▶ Problem statement:
Carry on the email discussion about the matrix decomposition algorithm, picking up right after its last line.

▶ Extract to read:
# # # # # # #

The skew factors are a poor way to compensate for its inability to account
for other axes than X/Y/Z.

The requirement that the top-left 3x3 block be non-singular is another sad
aspect. It's an artifact of using non-pivoting QR here. It could be solved
by pivoting or, better, by abandoning QR completely and switching to a
polar decomposition, which doesn't have this limitation. Anyway, in its
current form, the algorithm suffers from the same issue as I outlined in my
first email for inverse(): it's really bad to suddenly stop working on
"singular" matrices. (See first email).

At this point I have NO confidence in the W3C working groups to spec
anything doing nontrivial matrix computations. This decomposition should
have been turned down. I had a suspiscion that this working group was
outstretching its domain of competence by speccing matrix APIs, now I'm
convinced of it.



> It was a request from SVG WG members to provide one decomposing operation.
> To use the same as CSS Transforms is a logical way. The composing and
> decomposing are described by the pseudo code at the end of the
> specification (will be removed to avoid duplication with CSS Transforms). I
> understand your concerns about additional decomposing algorithms, but this
> is the reasoning for this specific algorithm.

# # # # # # #

▶ Record excerpts:
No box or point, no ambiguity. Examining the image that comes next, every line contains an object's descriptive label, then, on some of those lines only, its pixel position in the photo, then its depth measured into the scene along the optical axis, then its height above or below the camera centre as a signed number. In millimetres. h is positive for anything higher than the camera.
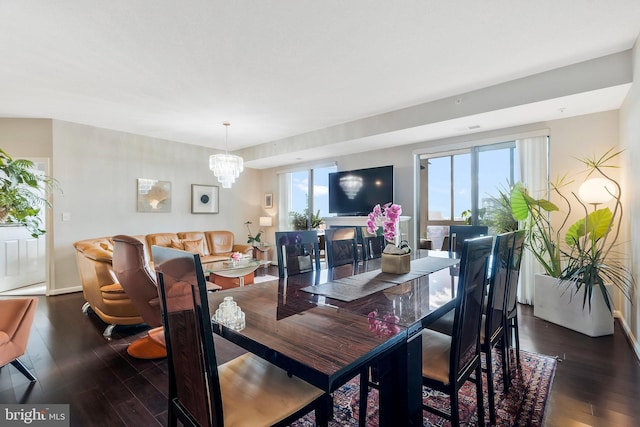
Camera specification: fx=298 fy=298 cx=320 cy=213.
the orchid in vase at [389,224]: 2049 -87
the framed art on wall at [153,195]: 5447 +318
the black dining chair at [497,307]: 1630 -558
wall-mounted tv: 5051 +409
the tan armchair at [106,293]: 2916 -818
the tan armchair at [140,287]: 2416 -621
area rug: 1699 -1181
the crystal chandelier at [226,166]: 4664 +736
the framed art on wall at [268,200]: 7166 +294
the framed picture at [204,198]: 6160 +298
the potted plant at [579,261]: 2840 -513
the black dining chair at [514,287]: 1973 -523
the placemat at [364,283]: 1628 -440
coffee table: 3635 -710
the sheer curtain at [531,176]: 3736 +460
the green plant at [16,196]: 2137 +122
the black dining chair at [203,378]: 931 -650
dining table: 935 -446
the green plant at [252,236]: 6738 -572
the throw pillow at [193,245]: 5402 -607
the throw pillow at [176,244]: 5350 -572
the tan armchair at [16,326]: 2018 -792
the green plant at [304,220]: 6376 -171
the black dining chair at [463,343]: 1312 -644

# # # # # # #

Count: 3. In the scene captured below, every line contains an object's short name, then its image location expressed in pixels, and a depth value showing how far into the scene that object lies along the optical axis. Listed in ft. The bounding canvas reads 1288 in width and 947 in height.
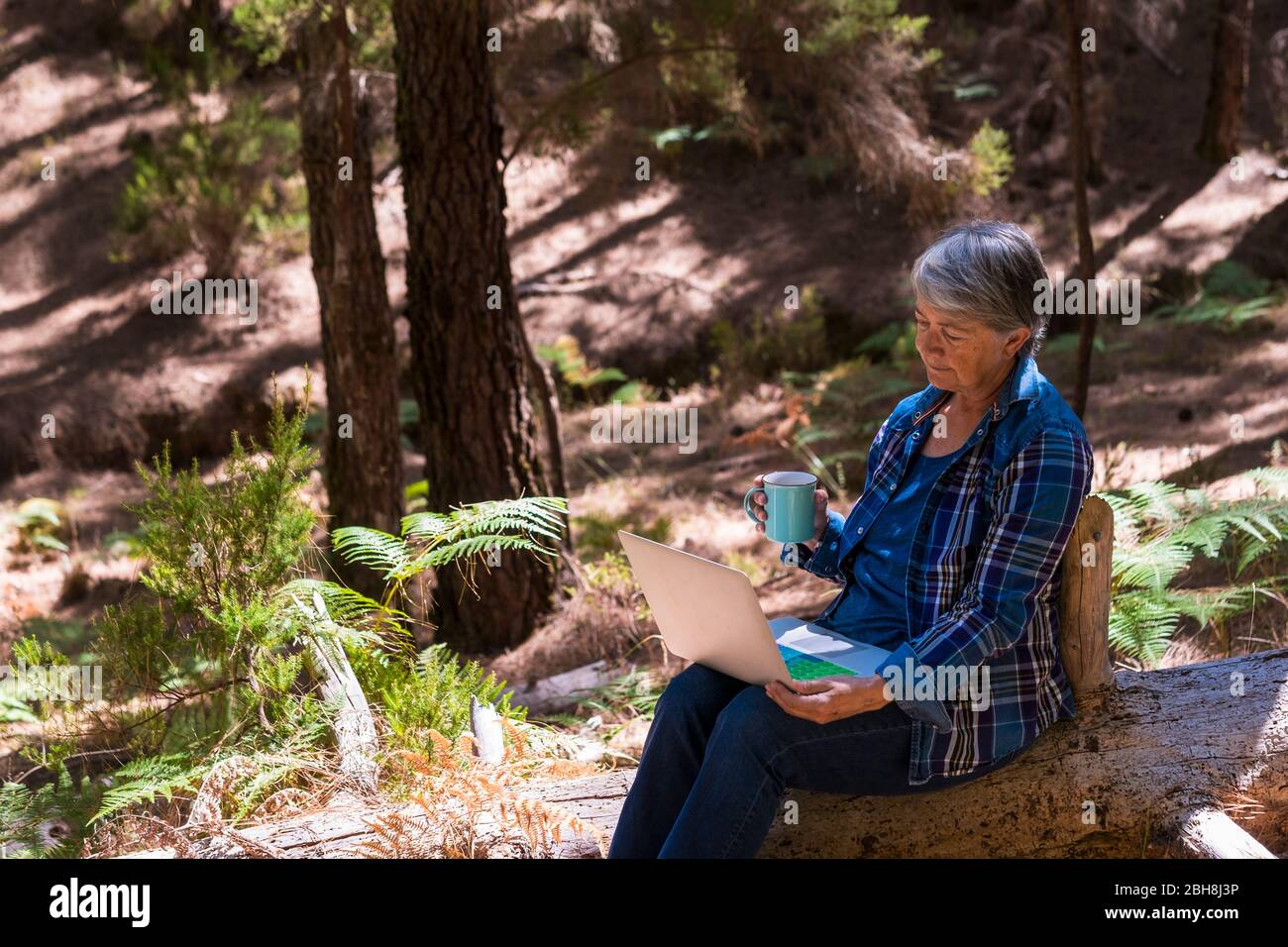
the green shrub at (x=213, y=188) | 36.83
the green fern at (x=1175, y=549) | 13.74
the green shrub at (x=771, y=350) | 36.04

# # # # # # #

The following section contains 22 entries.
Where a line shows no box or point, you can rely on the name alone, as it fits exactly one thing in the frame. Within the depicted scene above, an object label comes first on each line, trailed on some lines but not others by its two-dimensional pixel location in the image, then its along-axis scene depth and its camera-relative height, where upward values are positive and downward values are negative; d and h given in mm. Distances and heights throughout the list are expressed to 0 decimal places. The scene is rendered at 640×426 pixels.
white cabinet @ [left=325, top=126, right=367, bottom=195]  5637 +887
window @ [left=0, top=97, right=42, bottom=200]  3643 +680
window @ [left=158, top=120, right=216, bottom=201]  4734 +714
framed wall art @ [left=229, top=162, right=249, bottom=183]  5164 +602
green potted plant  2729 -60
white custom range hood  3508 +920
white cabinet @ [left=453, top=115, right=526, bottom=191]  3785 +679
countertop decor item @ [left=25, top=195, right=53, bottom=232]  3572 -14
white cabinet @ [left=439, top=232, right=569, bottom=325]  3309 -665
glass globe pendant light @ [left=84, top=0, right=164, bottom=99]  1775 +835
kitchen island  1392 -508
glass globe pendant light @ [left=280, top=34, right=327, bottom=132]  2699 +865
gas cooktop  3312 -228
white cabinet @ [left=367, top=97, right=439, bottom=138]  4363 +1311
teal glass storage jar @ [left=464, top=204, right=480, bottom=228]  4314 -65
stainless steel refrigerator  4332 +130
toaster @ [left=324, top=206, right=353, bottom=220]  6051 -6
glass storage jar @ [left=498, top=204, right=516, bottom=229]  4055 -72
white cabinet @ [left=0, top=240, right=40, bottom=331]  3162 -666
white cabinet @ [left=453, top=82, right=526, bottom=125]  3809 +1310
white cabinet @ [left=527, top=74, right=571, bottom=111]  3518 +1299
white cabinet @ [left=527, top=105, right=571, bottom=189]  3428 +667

# # # # # # #

▶ Answer box:
>
> To point 6. This is not a matrix library. The spec provides a simple set
> of functions to do basic operations. It does not aim to allow full linear
> algebra.


As we just discussed, this offers a QR decomposition method (part of
decompose()) even if it's hidden under misleading geometric names. This
also offers matrix products, and various geometric transformation helpers.
In my book, this _is_ a matrix library; regardless of naming, this is
plenty complex enough to be very hard to optimize fully.

Even an API offering only, say, translate() and scale() and skew() and
transpose() would already have hard problems to solve. First, as these are
cheap operations, the overhead of a DOM API call would be dominant, so
browser developers would be scratching their heads about whether to add
special JS-engine-level shortcuts to avoid the overhead of DOM calls there.
That may sound overengineering until you realize that if a benchmark
stresses these operations, having such shortcuts will allow to get faster
by easily TWO orders of magnitude there. Now suppose that a browser engine
has such shortcuts. The next problem as I mentioned in my first email is
temporaries removal. Indeed if a benchmark (or a real application, for
that's a real use case) does .translate().scale().skew()... then avoiding
copying the intermediate results to/from temporary matrices will allow > 2x
speedups. In short, as soon as you have_any_ computational feature in a
matrix library, it's a tough job to optimize and maintain.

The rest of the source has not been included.